Alguno señaló al emperador la insólita pobreza de aquellas exequias. Y él -una respuesta que pasaría a los libros de historia- declaró: «No es digno del carácter romano perderse en lamentaciones».

Un solo senador, entre el silencio sepulcral de sus colegas, reaccionó con desprecio: «Roma ya no sabe distinguir el lloriqueo de los cobardes de la celebración de los héroes».

Pero la gente no se había dejado atemorizar. Entre gritos e invocaciones, la solemne formación del inmenso cortejo, las continuas paradas bajo la presión de la multitud y el fatigoso volver a ponerse en marcha ocuparon toda la tarde. El rápido crepúsculo de enero los sorprendió cuando aún no se entreveían las grandes puertas de bronce del mausoleo. Llegaron de noche, azotados por un gélido viento invernal. Y de repente, en toda la plaza, en los jardines y en las orillas del Tíber se encendieron miles de antorchas, llamas altas, avivadas por el viento, que tiñeron de rojo el cielo alrededor del mausoleo.

Augusto, pensando en sí mismo en términos de eternidad cuarenta y dos años antes de su muerte, había construido el mausoleo de su gloria. Había inspirado a los arquitectos un solemne túmulo circular, revestido de mármol y coronado de árboles y plantas sempervirentes, sobre el que resplandecía, a cuarenta metros de altura, su estatua divinizada.

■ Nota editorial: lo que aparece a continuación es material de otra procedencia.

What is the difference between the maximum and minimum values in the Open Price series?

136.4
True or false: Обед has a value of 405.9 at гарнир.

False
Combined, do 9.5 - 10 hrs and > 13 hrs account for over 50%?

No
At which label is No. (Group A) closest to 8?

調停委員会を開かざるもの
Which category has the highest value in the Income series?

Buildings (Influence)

Sin embargo, muchos miembros de su tempestuosa familia, la mayoría víctimas de muerte violenta, habían entrado mucho antes que él y sus trágicas vidas figuraban resumidas en breves inscripciones en la piedra. Y él había tenido que acompañarlos al otro lado del alto portal de bronce. El primero había sido su joven y brillante sobrino Marcelo; después el gran general Agripa, el que había vencido a Marco Antonio; y luego las cenizas de los hijos varones de Julia muertos en circunstancias nunca aclaradas y tan lejos de Roma. Y ya entonces, en aquellos dolorosos cortejos, la muchedumbre había susurrado, y en ciertos momentos gritado, que la Noverca no lloraba. Como quiera que sea, esos muertos, en sus pesadas urnas alineadas dentro del mausoleo, evocarían a lo largo de todos los siglos futuros no solo la gran gloria familiar, sino también sus perversas tragedias.

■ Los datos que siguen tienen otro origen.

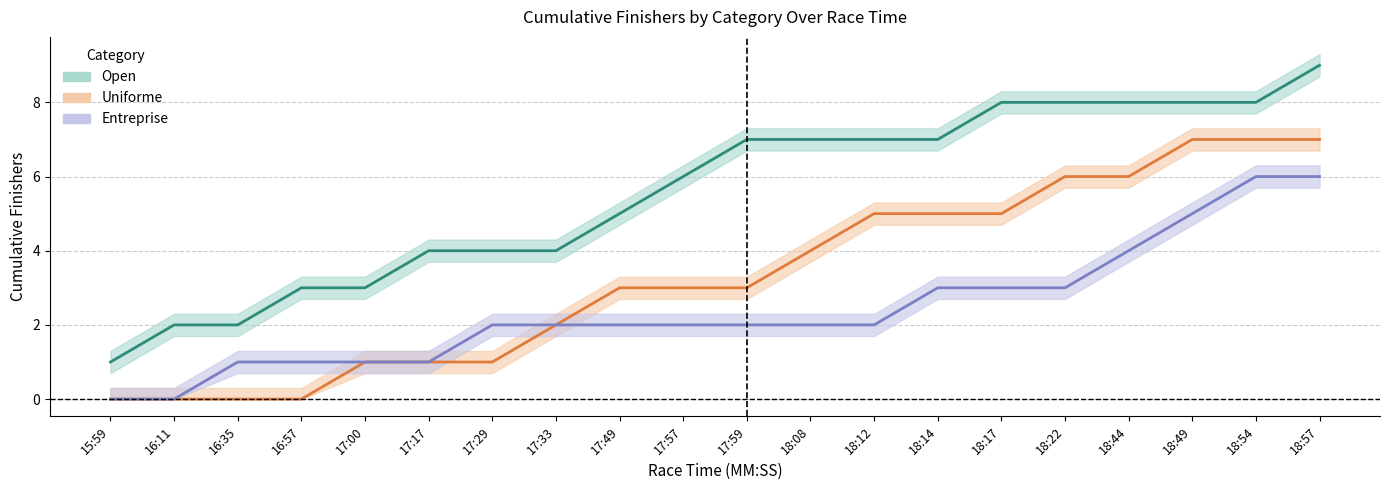

What is the average value of the Open series?

6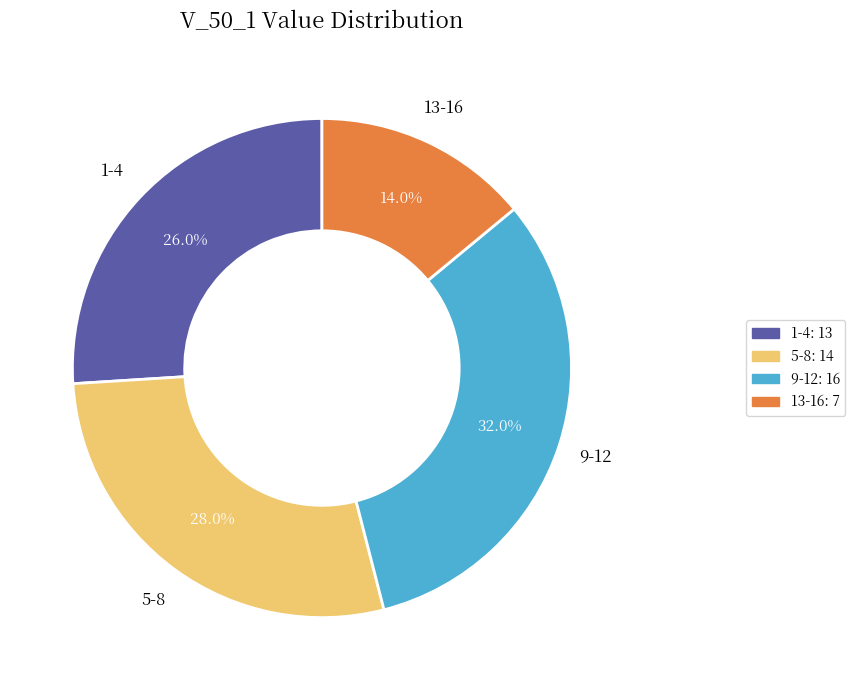

Is there any slice that represents more than half of the pie?

No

La última noche de Calpurnio Pisón

Muchos patricios propusieron dedicar a Germánico un clipeus -un soberbio escudo de oro- y levantar arcos triunfales en su honor en Roma, en Siria y en las orillas del Rin. Tiberio también lo impidió, diciendo que la gloria no se construye con piedras. No obstante, en la oleada de emoción que recorrió el imperio, muchas ciudades decidieron por su cuenta.